**What the task asks**
In the material below, find the line with "right elbow: (228, 296)" and the line with "right back paw: (368, 280)", then output those two lines and every line between them, exactly.

**Data**
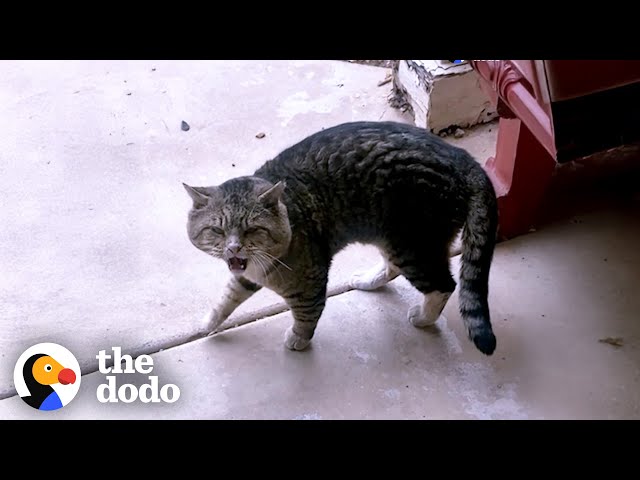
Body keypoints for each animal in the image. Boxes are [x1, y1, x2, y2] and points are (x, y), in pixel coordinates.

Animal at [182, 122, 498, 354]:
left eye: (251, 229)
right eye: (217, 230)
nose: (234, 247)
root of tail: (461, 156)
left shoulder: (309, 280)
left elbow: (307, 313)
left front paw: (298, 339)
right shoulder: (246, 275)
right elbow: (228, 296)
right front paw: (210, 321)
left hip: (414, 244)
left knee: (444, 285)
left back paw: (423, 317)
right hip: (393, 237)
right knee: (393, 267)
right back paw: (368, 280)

---

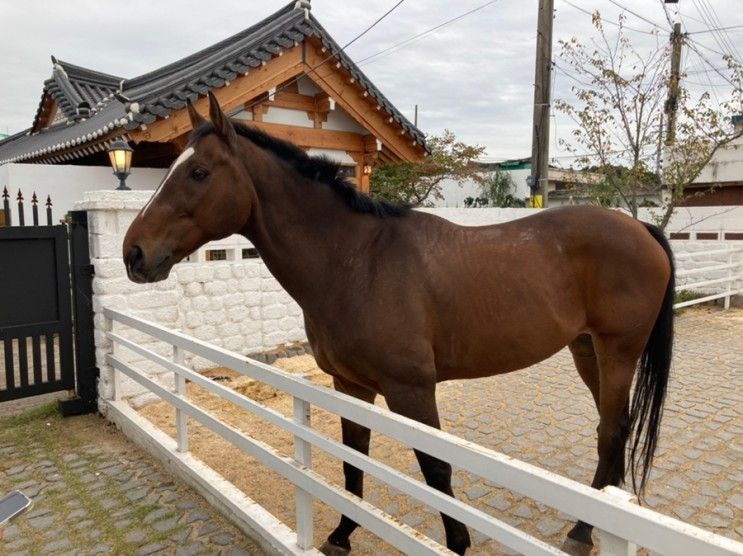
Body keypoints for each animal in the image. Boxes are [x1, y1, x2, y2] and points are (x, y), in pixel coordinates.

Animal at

**Result for this exercise**
right elbow: (228, 296)
right front paw: (210, 321)
left hip: (414, 244)
left knee: (444, 285)
left back paw: (423, 317)
right hip: (393, 237)
right knee: (393, 267)
right back paw: (368, 280)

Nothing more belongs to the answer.